Creating an Incident

  1. Click Create Incident.
  2. Fill in the required fields:
Field Description
Title Short summary (e.g., "Database outage in us-east-1")
Severity P1, P2, P3, or P4
Description Detailed description of the issue
Commander Optional user responsible for coordination
Affected Components Optional catalog components impacted
Affected Environments Optional environments impacted
  1. Click Create. A WebSocket event (incident.created) is broadcast to all connected clients.

Updating Status

Click the status transition buttons on the incident detail page. Each transition:

  • Updates the incident status
  • Creates a timeline entry with an optional message
  • Broadcasts a WebSocket event (incident.status-changed)

Adding Timeline Updates

On the incident detail page, use the timeline form to add manual updates. Each entry records:

  • The update message
  • The author (derived from your JWT token)
  • A timestamp

Filtering Incidents

Use the sidebar filters to narrow the incident list by:

  • Severity: P1, P2, P3, P4
  • Status: open, investigating, identified, resolved

Post-Mortem Workflow

After resolving an incident, create a post-mortem to document lessons learned.

Creating a Post-Mortem

  1. On the incident detail page, click Create Post-Mortem.
  2. Fill in:
Field Description
Root Cause Analysis of the underlying cause
Contributing Factors List of factors that contributed to the incident
Action Items Follow-up tasks with assignees and completion status
Body Full post-mortem write-up
  1. Click Save.
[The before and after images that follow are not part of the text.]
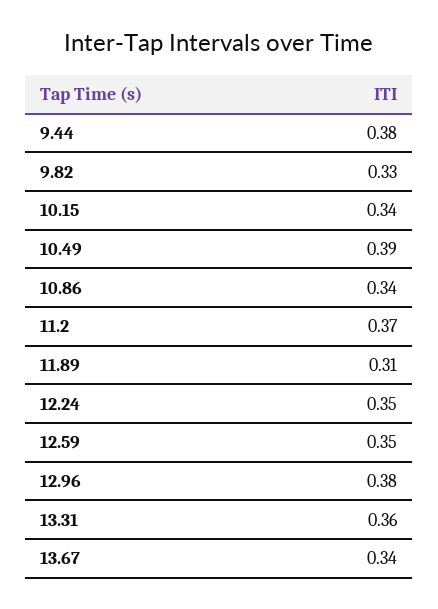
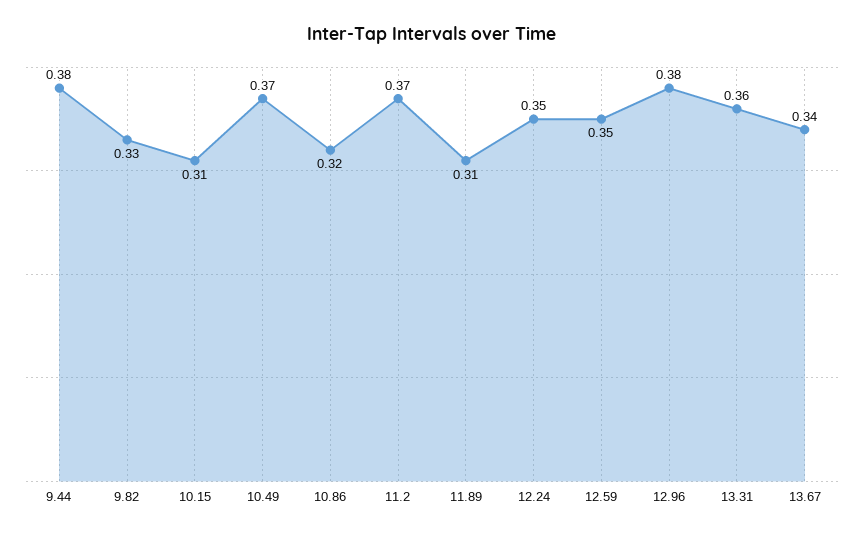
10.15: 0.34 -> 0.31
10.49: 0.39 -> 0.37
10.86: 0.34 -> 0.32

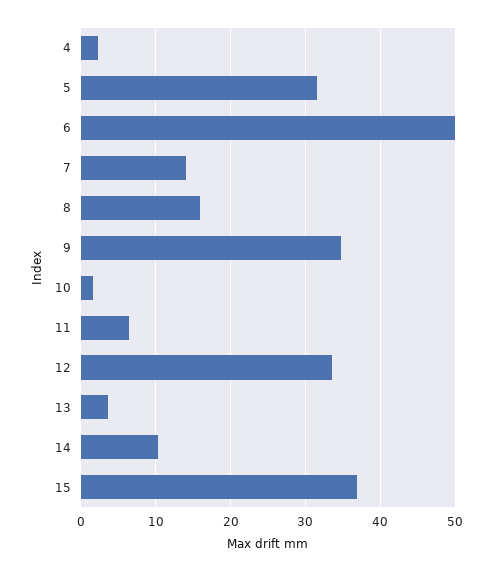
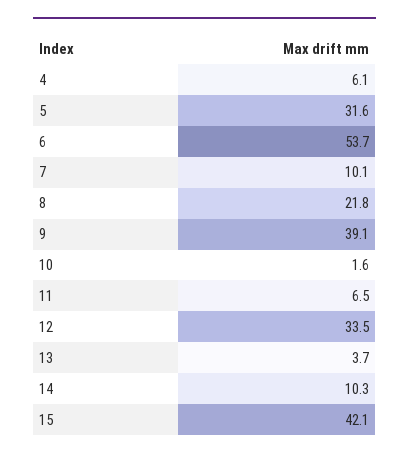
4: 2 -> 6.1
6: 50 -> 53.7
7: 14 -> 10.1
8: 16 -> 21.8
9: 35 -> 39.1
15: 37 -> 42.1

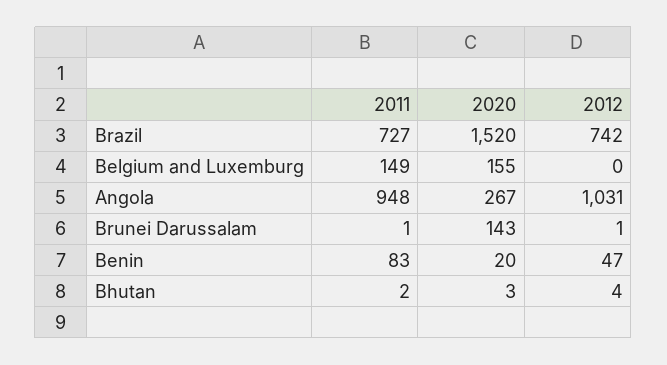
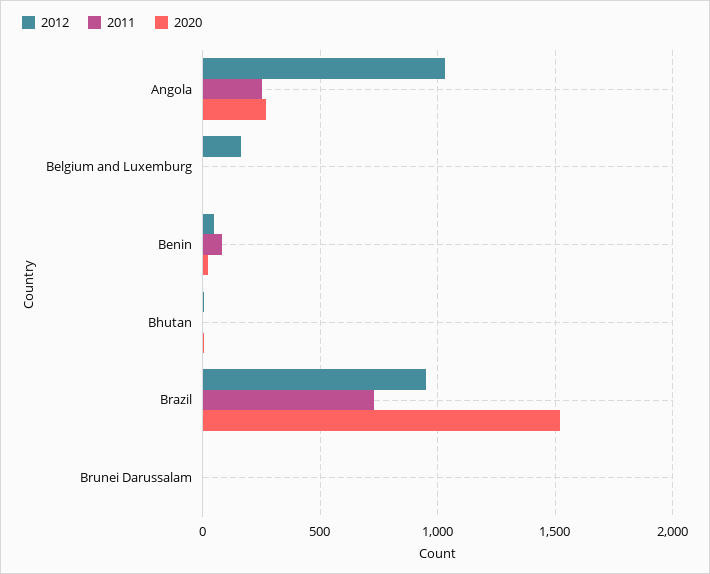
2012, Brazil: 742 -> 950
2011, Belgium and Luxemburg: 149 -> 0
2020, Belgium and Luxemburg: 155 -> 0
2012, Belgium and Luxemburg: 0 -> 150
2011, Angola: 948 -> 250
2020, Brunei Darussalam: 143 -> 0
The post-mortem is created in draft status.

Approving a Post-Mortem

An admin reviews the post-mortem and clicks Approve. Approval records the approving user and timestamp. Only one post-mortem is allowed per incident.


Real-Time Notifications

Farm broadcasts the following WebSocket events for incidents:

Event Trigger
incident.created A new incident is created
incident.status-changed An incident transitions to a new status

These events appear as toast notifications in the web UI for all connected users.


Best Practices

  • Assign an incident commander for P1 and P2 incidents to ensure clear ownership.
  • Update the timeline frequently during active incidents so stakeholders can follow progress without interrupting responders.
  • Link affected components and environments to provide context and enable post-incident analysis of blast radius.
  • Write post-mortems for all P1 and P2 incidents. Focus on systemic improvements rather than individual blame.